The original trilogy's storyline is wobbly at best when you begin to dig into it (like Zeus directly helping Kratos in the first game, only to be evil in the sequel and I know it's because of Pandoras Box, still), but you're supposed to focus on Kratos and his reactions to the world as a whole. In the third game, Kratos meets Pandora, a construct made by Hephaestus in the image of a human girl, and suddenly all of the softness that existed in Kratos resurfaces when he reluctantly has to save her.
Kratos had lost his humanity during his quest for vengeance but the whole point of his story, aside from revenge, is him accepting and moving on from the fact that he killed his own family.
There's even a call back sequence in the third game where you have to wade through Kratos' trauma while Pandora calls for help, which echoes parts of the ending of the first game where Kratos has to hug the ghosts of his family and protect them from clones of himself.
You're even told by the third game that his wife and daughter are living in bliss in Elysium, that they miss him and that they forgive him for what Ares tricked him into doing.

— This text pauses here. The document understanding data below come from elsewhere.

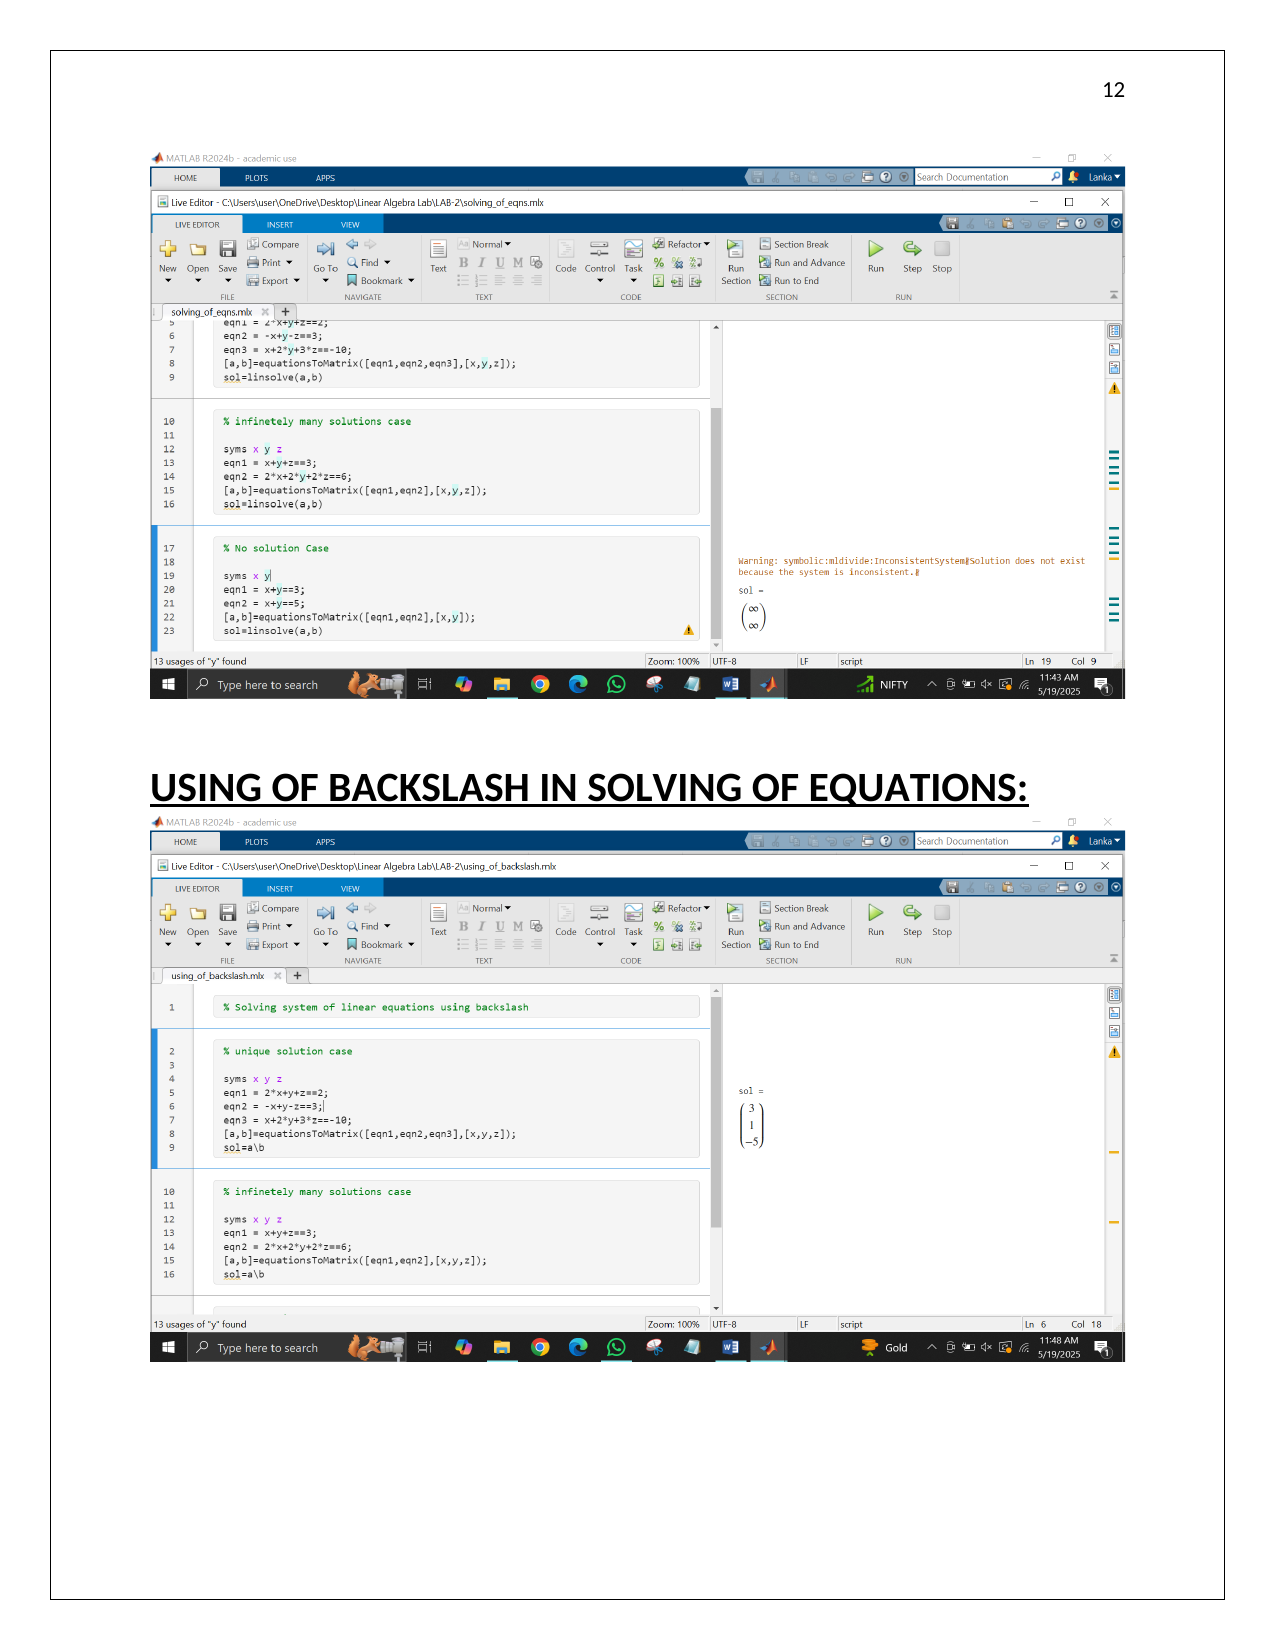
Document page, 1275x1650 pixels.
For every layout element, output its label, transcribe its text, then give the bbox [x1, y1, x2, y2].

text USING OF BACKSLASH IN SOLVING OF EQUATIONS: [150, 699, 1041, 813]
picture [150, 813, 1125, 1362]
picture [150, 150, 1125, 699]
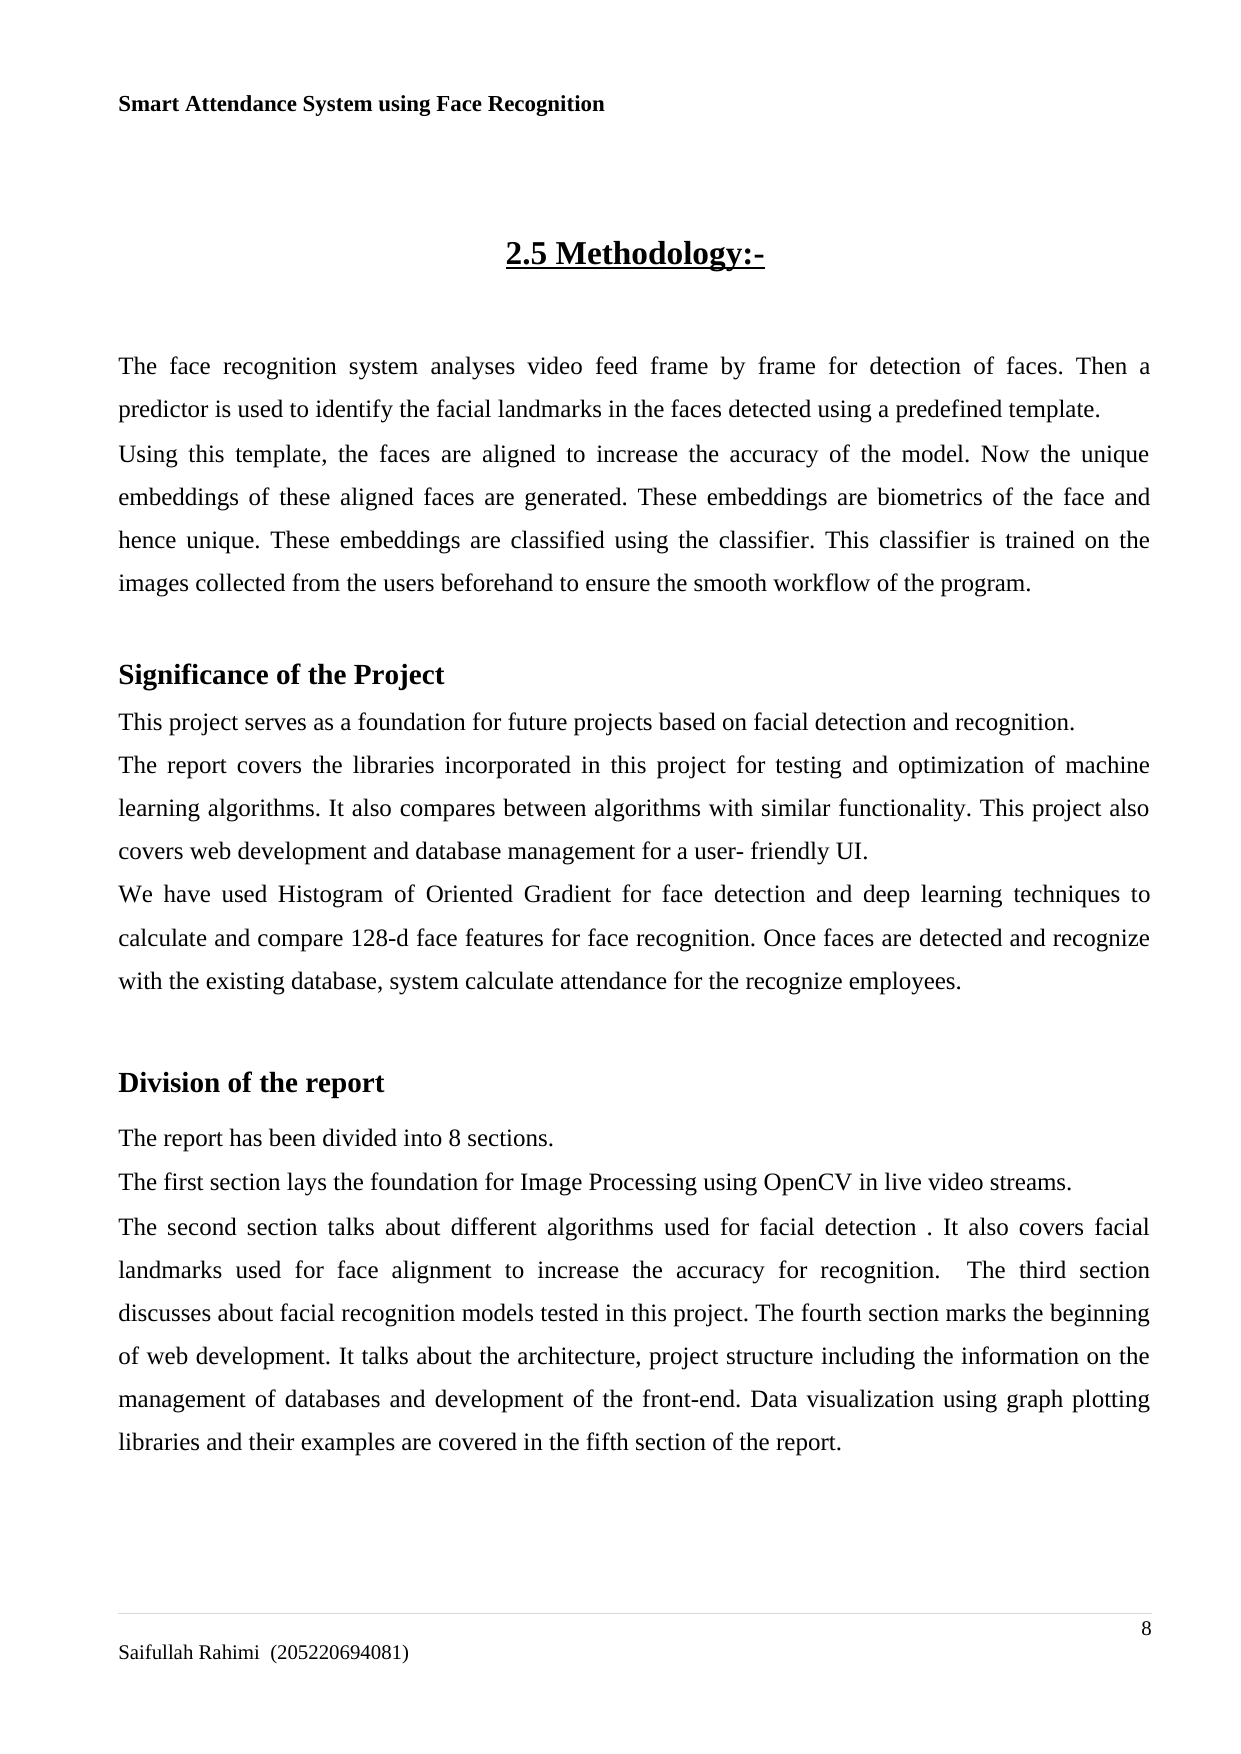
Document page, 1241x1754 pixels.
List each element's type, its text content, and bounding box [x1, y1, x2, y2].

text Significance of the Project [118, 657, 1152, 690]
text The first section lays the foundation for Image Processing using OpenCV in live video streams. [118, 1167, 1152, 1196]
text This project serves as a foundation for future projects based on facial detection and recognition. [118, 707, 1152, 736]
text Division of the report [118, 1065, 1152, 1099]
text 2.5 Methodology:- [118, 234, 1152, 272]
text The second section talks about different algorithms used for facial detection . It also covers facial landmarks used for face alignment to increase the accuracy for recognition. The third section discusses about facial recognition models tested in this project. The fourth section marks the beginning of web development. It talks about the architecture, project structure including the information on the management of databases and development of the front-end. Data visualization using graph plotting libraries and their examples are covered in the fifth section of the report. [118, 1212, 1152, 1456]
text Using this template, the faces are aligned to increase the accuracy of the model. Now the unique embeddings of these aligned faces are generated. These embeddings are biometrics of the face and hence unique. These embeddings are classified using the classifier. This classifier is trained on the images collected from the users beforehand to ensure the smooth workflow of the program. [118, 439, 1152, 597]
text We have used Histogram of Oriented Gradient for face detection and deep learning techniques to calculate and compare 128-d face features for face recognition. Once faces are detected and recognize with the existing database, system calculate attendance for the recognize employees. [118, 879, 1152, 994]
text The report covers the libraries incorporated in this project for testing and optimization of machine learning algorithms. It also compares between algorithms with similar functionality. This project also covers web development and database management for a user- friendly UI. [118, 750, 1152, 865]
text The face recognition system analyses video feed frame by frame for detection of faces. Then a predictor is used to identify the facial landmarks in the faces detected using a predefined template. [118, 351, 1152, 423]
text The report has been divided into 8 sections. [118, 1123, 1152, 1152]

Yes, by and large the original God of War games have themes of misogyny and extreme machismo, Kratos has sex with beautiful women in all three games and he even callously kills a woman to proceed in a section in the third game, but damnit it's a good trilogy. Flawed, but better than whatever DEI nonsense the Norse games have. And that's without me going into a tirade over how bullshit the portrayal of norse mythology in 2018 and Ragnarok are.